(Beginning of Records to use)

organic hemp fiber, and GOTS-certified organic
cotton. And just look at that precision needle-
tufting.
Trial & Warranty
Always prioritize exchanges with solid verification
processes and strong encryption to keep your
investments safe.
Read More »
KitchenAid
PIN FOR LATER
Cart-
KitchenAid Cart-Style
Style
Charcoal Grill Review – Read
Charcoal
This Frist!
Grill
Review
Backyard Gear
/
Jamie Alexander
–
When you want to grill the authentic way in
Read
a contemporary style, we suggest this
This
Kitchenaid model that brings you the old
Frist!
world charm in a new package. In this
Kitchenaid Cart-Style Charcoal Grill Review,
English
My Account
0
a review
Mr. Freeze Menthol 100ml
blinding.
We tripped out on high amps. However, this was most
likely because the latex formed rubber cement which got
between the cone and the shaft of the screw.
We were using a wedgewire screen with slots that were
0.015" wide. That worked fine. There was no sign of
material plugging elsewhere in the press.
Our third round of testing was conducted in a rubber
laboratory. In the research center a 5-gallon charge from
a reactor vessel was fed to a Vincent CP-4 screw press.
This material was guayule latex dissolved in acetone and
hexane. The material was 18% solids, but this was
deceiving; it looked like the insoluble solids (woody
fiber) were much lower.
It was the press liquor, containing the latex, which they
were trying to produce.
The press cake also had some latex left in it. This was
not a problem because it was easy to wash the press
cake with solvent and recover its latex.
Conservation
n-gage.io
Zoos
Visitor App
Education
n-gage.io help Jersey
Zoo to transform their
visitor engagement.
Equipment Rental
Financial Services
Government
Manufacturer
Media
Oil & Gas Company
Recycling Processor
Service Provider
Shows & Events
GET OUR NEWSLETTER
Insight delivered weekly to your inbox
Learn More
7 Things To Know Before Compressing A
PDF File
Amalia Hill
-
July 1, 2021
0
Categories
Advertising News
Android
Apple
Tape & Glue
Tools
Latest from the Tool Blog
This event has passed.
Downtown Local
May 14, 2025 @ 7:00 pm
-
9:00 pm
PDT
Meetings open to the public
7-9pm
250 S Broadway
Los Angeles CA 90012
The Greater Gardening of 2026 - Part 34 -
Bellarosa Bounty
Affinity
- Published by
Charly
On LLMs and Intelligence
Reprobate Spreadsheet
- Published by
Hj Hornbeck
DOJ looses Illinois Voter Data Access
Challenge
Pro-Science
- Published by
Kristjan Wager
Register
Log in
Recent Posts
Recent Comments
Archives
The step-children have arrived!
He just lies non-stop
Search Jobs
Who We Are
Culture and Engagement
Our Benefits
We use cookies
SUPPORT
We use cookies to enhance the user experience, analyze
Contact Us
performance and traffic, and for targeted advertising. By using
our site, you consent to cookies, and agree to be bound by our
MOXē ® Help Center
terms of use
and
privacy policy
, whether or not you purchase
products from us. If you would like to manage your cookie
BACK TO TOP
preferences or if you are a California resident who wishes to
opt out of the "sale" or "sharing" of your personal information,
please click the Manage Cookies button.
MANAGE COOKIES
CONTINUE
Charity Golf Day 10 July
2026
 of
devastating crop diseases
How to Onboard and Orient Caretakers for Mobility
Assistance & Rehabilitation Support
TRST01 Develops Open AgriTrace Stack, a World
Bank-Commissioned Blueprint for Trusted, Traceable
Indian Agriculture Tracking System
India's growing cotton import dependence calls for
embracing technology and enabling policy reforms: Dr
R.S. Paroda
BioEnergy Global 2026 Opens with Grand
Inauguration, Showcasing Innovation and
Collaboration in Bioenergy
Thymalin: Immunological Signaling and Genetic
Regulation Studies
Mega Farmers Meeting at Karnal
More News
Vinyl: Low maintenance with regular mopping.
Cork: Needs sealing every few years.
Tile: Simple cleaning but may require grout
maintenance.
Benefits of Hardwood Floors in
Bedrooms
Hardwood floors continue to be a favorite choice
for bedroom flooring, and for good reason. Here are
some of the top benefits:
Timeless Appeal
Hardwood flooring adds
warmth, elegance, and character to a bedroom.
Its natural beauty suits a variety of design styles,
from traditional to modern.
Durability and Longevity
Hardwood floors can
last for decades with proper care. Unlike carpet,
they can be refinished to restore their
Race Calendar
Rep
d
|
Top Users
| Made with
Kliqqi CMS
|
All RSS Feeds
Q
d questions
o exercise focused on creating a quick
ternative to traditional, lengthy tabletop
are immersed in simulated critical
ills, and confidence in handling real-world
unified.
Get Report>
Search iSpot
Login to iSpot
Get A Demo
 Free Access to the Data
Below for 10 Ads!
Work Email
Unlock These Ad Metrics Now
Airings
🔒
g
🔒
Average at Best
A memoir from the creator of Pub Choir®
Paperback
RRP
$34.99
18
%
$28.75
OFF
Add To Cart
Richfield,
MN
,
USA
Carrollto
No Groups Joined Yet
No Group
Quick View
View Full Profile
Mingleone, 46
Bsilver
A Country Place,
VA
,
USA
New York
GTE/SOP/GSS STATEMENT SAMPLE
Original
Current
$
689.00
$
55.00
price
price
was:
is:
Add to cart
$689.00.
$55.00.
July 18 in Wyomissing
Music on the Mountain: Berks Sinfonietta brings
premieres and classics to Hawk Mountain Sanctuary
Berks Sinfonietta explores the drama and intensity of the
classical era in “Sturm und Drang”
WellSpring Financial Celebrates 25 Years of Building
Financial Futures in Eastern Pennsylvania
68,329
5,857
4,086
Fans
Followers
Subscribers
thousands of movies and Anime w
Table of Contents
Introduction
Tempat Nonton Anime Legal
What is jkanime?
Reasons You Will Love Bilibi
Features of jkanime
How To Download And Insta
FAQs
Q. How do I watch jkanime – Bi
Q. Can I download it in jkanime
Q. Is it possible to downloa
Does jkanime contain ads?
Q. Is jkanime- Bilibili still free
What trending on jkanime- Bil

(End of Records to use)

Directions:
Copy out every one of the lines above, character for character.

Response:
organic hemp fiber, and GOTS-certified organic
cotton. And just look at that precision needle-
tufting.
Trial & Warranty
Always prioritize exchanges with solid verification
processes and strong encryption to keep your
investments safe.
Read More »
KitchenAid
PIN FOR LATER
Cart-
KitchenAid Cart-Style
Style
Charcoal Grill Review – Read
Charcoal
This Frist!
Grill
Review
Backyard Gear
/
Jamie Alexander
–
When you want to grill the authentic way in
Read
a contemporary style, we suggest this
This
Kitchenaid model that brings you the old
Frist!
world charm in a new package. In this
Kitchenaid Cart-Style Charcoal Grill Review,
English
My Account
0
a review
Mr. Freeze Menthol 100ml
blinding.
We tripped out on high amps. However, this was most
likely because the latex formed rubber cement which got
between the cone and the shaft of the screw.
We were using a wedgewire screen with slots that were
0.015" wide. That worked fine. There was no sign of
material plugging elsewhere in the press.
Our third round of testing was conducted in a rubber
laboratory. In the research center a 5-gallon charge from
a reactor vessel was fed to a Vincent CP-4 screw press.
This material was guayule latex dissolved in acetone and
hexane. The material was 18% solids, but this was
deceiving; it looked like the insoluble solids (woody
fiber) were much lower.
It was the press liquor, containing the latex, which they
were trying to produce.
The press cake also had some latex left in it. This was
not a problem because it was easy to wash the press
cake with solvent and recover its latex.
Conservation
n-gage.io
Zoos
Visitor App
Education
n-gage.io help Jersey
Zoo to transform their
visitor engagement.
Equipment Rental
Financial Services
Government
Manufacturer
Media
Oil & Gas Company
Recycling Processor
Service Provider
Shows & Events
GET OUR NEWSLETTER
Insight delivered weekly to your inbox
Learn More
7 Things To Know Before Compressing A
PDF File
Amalia Hill
-
July 1, 2021
0
Categories
Advertising News
Android
Apple
Tape & Glue
Tools
Latest from the Tool Blog
This event has passed.
Downtown Local
May 14, 2025 @ 7:00 pm
-
9:00 pm
PDT
Meetings open to the public
7-9pm
250 S Broadway
Los Angeles CA 90012
The Greater Gardening of 2026 - Part 34 -
Bellarosa Bounty
Affinity
- Published by
Charly
On LLMs and Intelligence
Reprobate Spreadsheet
- Published by
Hj Hornbeck
DOJ looses Illinois Voter Data Access
Challenge
Pro-Science
- Published by
Kristjan Wager
Register
Log in
Recent Posts
Recent Comments
Archives
The step-children have arrived!
He just lies non-stop
Search Jobs
Who We Are
Culture and Engagement
Our Benefits
We use cookies
SUPPORT
We use cookies to enhance the user experience, analyze
Contact Us
performance and traffic, and for targeted advertising. By using
our site, you consent to cookies, and agree to be bound by our
MOXē ® Help Center
terms of use
and
privacy policy
, whether or not you purchase
products from us. If you would like to manage your cookie
BACK TO TOP
preferences or if you are a California resident who wishes to
opt out of the "sale" or "sharing" of your personal information,
please click the Manage Cookies button.
MANAGE COOKIES
CONTINUE
Charity Golf Day 10 July
2026
 of
devastating crop diseases
How to Onboard and Orient Caretakers for Mobility
Assistance & Rehabilitation Support
TRST01 Develops Open AgriTrace Stack, a World
Bank-Commissioned Blueprint for Trusted, Traceable
Indian Agriculture Tracking System
India's growing cotton import dependence calls for
embracing technology and enabling policy reforms: Dr
R.S. Paroda
BioEnergy Global 2026 Opens with Grand
Inauguration, Showcasing Innovation and
Collaboration in Bioenergy
Thymalin: Immunological Signaling and Genetic
Regulation Studies
Mega Farmers Meeting at Karnal
More News
Vinyl: Low maintenance with regular mopping.
Cork: Needs sealing every few years.
Tile: Simple cleaning but may require grout
maintenance.
Benefits of Hardwood Floors in
Bedrooms
Hardwood floors continue to be a favorite choice
for bedroom flooring, and for good reason. Here are
some of the top benefits:
Timeless Appeal
Hardwood flooring adds
warmth, elegance, and character to a bedroom.
Its natural beauty suits a variety of design styles,
from traditional to modern.
Durability and Longevity
Hardwood floors can
last for decades with proper care. Unlike carpet,
they can be refinished to restore their
Race Calendar
Rep
d
|
Top Users
| Made with
Kliqqi CMS
|
All RSS Feeds
Q
d questions
o exercise focused on creating a quick
ternative to traditional, lengthy tabletop
are immersed in simulated critical
ills, and confidence in handling real-world
unified.
Get Report>
Search iSpot
Login to iSpot
Get A Demo
 Free Access to the Data
Below for 10 Ads!
Work Email
Unlock These Ad Metrics Now
Airings
🔒
g
🔒
Average at Best
A memoir from the creator of Pub Choir®
Paperback
RRP
$34.99
18
%
$28.75
OFF
Add To Cart
Richfield,
MN
,
USA
Carrollto
No Groups Joined Yet
No Group
Quick View
View Full Profile
Mingleone, 46
Bsilver
A Country Place,
VA
,
USA
New York
GTE/SOP/GSS STATEMENT SAMPLE
Original
Current
$
689.00
$
55.00
price
price
was:
is:
Add to cart
$689.00.
$55.00.
July 18 in Wyomissing
Music on the Mountain: Berks Sinfonietta brings
premieres and classics to Hawk Mountain Sanctuary
Berks Sinfonietta explores the drama and intensity of the
classical era in “Sturm und Drang”
WellSpring Financial Celebrates 25 Years of Building
Financial Futures in Eastern Pennsylvania
68,329
5,857
4,086
Fans
Followers
Subscribers
thousands of movies and Anime w
Table of Contents
Introduction
Tempat Nonton Anime Legal
What is jkanime?
Reasons You Will Love Bilibi
Features of jkanime
How To Download And Insta
FAQs
Q. How do I watch jkanime – Bi
Q. Can I download it in jkanime
Q. Is it possible to downloa
Does jkanime contain ads?
Q. Is jkanime- Bilibili still free
What trending on jkanime- Bil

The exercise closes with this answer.